Débardeur, bleu de travail, kilt, jogging et espadrilles : à travers ces cinq pièces iconiques qui ont traversé les modes et les âges, l’exposition « vêtements modèles » célèbre le durable, les savoir-faire et la poésie de l’habit.
La photo à 90 ans et pourtant elle n’a jamais été aussi actuelle. On y voit Renée Perle à Juan les Pins assise nonchalamment dans l’encadrement d’une fenêtre. Modèle d’origine roumaine, elle est la muse et compagne de Jacques-Henri Lartigue, qui la photographiera amoureusement pendant deux ans. Cheveux courts, pantalon, débardeur, sans soutif… La simplicité et l’élégance incarnée. Le paternalisme de l’époque pouvait aller se rhabiller, les néo-réac d’aujourd’hui aussi. En choisissant cette image à la Une, les deux commissaires d’exposition, Isabelle Crampes et Coline Zellal parviennent à résumer toute l’ambition de cette exposition où l’habit fait plus que le moine. Entendez qu’à travers une simple pièce textile se jouent des enjeux qui la dépasse, que ce soit au niveau pratique, esthétique ou politique.
C’est dans l’un des bâtiments du Fort Saint Jean baptisé Georges Henri Rivière, devant la jolie Place d’armes surplombant l’entrée du Port de De Marseille qu’a trouvé place l’exposition « Vêtements modèles ». Vous y prendrez un cours d’histoire en cinq leçons en suivant le parcours de cinq pièces qui ont traversé le temps et les modes.
Avec force documentations issues de collections des grandes maisons de couture, d’archives des dernières marques les produisant et bien sûr du fonds du Mucem, débardeur, bleu de travail, jogging, kilt et espadrille sont analysés sous toutes les coutures pour en comprendre leur utilité comme leur charge symbolique.
Le bleu de travail qui ouvre le parcours est sans doute la pièce la plus emblématique dans sa forme originelle comme dans les déclinaisons qui suivront. Crée par l’entreprise Lafont, spécialiste français de l’habit professionnel depuis 1844, cette veste d’ouvrier est maintenant un must-have casual des placards de cadres. Devenu symbole d’une mode durable et unisexe, les plus grandes marques de prêt-à-porter ont voulu y apporter leur interprétation.
Le débardeur (appelé aussi « Marcel » du nom d’une marque célèbre qui le fabriquait par le passé) servira aussi de porte-drapeau à pas mal de luttes. Depuis celle des dockers sur les quais du port Marseille où ils débardaient (i.e déchargeaient d’où le nom) les marchandises des bateaux, à celui des garçonnes s’émancipant, jusqu’à une culture gay body-buildée à l’extrême, on s’arrachera cette fine maille, toujours tricotée à Marseille par l’entreprise Sugar sur des métiers des années 50.
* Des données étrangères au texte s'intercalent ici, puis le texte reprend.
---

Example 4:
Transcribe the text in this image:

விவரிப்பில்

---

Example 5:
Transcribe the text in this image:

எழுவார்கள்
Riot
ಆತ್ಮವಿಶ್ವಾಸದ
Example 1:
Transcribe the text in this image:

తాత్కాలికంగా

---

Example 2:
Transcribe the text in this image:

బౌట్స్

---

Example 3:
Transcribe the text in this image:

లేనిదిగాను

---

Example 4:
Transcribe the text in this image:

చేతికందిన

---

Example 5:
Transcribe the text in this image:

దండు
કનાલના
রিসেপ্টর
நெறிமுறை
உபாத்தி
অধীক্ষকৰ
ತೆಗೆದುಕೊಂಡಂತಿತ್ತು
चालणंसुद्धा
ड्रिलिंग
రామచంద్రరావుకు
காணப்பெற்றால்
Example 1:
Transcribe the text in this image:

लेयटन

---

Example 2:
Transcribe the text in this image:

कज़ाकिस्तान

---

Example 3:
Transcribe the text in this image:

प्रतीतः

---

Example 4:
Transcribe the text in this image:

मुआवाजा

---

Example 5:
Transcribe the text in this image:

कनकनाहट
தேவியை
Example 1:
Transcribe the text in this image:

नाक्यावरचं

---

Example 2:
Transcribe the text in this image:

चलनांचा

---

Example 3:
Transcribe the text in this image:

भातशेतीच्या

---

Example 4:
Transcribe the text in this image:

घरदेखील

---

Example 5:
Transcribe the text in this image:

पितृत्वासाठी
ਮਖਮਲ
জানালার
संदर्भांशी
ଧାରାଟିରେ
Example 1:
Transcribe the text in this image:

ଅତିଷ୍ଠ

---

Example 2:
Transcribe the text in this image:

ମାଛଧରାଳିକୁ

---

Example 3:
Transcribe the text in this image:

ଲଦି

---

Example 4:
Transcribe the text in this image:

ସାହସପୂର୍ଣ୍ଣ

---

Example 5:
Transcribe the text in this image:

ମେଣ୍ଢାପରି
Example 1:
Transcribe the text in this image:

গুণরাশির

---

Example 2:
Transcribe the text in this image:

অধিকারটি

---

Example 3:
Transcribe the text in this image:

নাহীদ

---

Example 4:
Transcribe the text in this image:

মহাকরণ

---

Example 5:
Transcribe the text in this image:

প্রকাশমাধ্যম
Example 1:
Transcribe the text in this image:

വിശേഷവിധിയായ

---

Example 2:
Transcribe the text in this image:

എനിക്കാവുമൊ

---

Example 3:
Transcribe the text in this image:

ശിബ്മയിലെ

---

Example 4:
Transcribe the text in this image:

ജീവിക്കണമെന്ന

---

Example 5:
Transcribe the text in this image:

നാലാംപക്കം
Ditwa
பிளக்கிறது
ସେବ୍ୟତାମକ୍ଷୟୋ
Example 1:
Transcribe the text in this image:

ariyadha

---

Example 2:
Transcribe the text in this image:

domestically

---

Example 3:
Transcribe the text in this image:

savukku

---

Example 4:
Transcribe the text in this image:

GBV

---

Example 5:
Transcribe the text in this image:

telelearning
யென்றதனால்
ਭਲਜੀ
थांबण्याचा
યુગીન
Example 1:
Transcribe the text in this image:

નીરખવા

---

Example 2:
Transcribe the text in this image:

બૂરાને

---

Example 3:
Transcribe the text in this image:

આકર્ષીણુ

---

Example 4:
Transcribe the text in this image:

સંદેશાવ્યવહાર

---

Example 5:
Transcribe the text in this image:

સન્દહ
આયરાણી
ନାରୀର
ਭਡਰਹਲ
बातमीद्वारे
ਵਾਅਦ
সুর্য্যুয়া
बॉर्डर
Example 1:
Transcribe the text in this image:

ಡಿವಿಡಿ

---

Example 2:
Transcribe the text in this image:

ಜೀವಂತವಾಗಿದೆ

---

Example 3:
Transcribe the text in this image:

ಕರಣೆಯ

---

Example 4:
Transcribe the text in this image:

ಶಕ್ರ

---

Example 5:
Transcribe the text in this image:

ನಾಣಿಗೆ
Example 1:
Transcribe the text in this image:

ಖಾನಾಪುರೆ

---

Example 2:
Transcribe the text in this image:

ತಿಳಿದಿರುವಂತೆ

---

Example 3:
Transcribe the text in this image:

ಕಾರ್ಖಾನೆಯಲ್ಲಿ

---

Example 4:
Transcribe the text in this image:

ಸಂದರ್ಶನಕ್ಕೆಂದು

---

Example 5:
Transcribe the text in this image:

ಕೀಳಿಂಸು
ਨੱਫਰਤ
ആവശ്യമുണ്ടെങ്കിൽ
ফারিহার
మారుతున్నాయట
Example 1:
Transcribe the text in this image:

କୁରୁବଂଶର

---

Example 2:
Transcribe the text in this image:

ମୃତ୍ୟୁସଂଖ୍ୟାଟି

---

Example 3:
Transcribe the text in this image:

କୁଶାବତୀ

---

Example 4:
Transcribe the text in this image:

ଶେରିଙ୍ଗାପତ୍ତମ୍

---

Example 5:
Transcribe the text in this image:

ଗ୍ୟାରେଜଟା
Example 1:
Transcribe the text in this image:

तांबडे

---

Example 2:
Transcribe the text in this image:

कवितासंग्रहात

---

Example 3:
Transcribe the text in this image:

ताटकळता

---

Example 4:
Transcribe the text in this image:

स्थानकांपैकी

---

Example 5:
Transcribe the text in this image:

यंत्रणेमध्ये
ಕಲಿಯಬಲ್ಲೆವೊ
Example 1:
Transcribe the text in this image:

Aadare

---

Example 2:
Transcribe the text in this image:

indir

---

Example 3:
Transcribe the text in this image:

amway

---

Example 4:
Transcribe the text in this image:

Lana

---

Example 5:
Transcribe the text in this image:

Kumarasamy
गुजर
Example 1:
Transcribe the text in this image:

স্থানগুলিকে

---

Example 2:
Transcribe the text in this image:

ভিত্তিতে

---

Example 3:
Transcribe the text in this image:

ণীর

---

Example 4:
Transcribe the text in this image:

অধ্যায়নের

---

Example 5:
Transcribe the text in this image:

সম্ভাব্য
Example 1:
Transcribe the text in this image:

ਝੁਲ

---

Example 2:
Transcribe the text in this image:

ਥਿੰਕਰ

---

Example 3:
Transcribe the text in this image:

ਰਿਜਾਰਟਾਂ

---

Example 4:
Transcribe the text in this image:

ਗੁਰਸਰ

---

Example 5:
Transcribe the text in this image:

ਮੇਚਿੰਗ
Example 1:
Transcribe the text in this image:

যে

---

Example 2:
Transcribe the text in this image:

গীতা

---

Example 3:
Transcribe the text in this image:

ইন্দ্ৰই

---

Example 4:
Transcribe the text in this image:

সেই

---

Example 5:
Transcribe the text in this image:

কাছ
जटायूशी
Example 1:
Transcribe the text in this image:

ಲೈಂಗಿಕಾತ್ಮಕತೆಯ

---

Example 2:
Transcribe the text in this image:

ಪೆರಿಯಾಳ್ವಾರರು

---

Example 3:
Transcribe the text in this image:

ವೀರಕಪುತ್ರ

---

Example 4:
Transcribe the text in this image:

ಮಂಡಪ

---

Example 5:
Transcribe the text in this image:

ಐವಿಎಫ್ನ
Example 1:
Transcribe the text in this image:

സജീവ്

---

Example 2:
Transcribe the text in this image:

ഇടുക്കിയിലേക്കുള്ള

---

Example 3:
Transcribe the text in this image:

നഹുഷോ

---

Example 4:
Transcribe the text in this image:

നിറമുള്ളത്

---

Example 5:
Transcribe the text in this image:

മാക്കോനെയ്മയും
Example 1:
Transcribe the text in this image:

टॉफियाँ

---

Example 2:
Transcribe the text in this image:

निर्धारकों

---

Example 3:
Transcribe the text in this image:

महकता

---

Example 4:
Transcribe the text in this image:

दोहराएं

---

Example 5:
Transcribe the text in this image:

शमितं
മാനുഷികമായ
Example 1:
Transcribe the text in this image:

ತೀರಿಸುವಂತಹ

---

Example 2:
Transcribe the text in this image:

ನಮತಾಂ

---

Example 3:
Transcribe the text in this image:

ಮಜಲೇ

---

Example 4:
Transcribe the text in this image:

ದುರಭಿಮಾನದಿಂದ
Comment le bas de survêtement, que portait au départ les aristocrates anglais dans leur intérieur sera arboré un siècle plus tard comme un symbole de la street culture par le milieu hip-hop qui fait du jogging son uniforme ? Comment les sportifs comme Suzanne Langlen, ou les hédonistes fréquentant la Villa des Noailles sur la French Riviera s’approprieront antique l’espadrille, simple semelle de corde nouée à la cheville par des cordes, pour en faire un allié indispensable d’une pratique des loisirs et des sports naissants ? Comment une jupe en tartan est-elle devenue un symbole de virilité ? On en apprend beaucoup sur ces pièces qui, loin d’être des reliques de musée, continuent à être portées aujourd’hui dans la rue.
Au-delà des cycles historiques et sociaux, l’objectif est aussi de mettre en valeur de savoir-faire uniques, de ceux qu’Isabelle Crampes défend depuis près de dix ans maintenant à travers De Toujours, une entreprise de vente en ligne de vêtement de métiers et traditionnels qui s’apparente également à un conservatoire vivant du vêtement. Durant la durée de l’exposition la boutique du Mucem présentera et proposera à la vente de nombreuses pièces iconiques de son catalogue, qui auraient pu elles aussi être décryptées dans cette exposition : la marinière, le chapeau provençal, la botte gardianne, les vrais sabots, autant d’articles du patrimoine vivant, toujours produits par des entreprises artisanales qui résonnent plus que jamais aujourd’hui avec les notions de durable et d’éco-responsabilité.
Le Petit Plus : En plus des images d’archives, le Mucem a produit trois films consacrés aux gestes de fabrication : le débardeur tricoté chez la firme marseillaise Sugar, le kilt dans l’une des dernières fabriques des Highlands écossais et l’espadrille en Catalogne.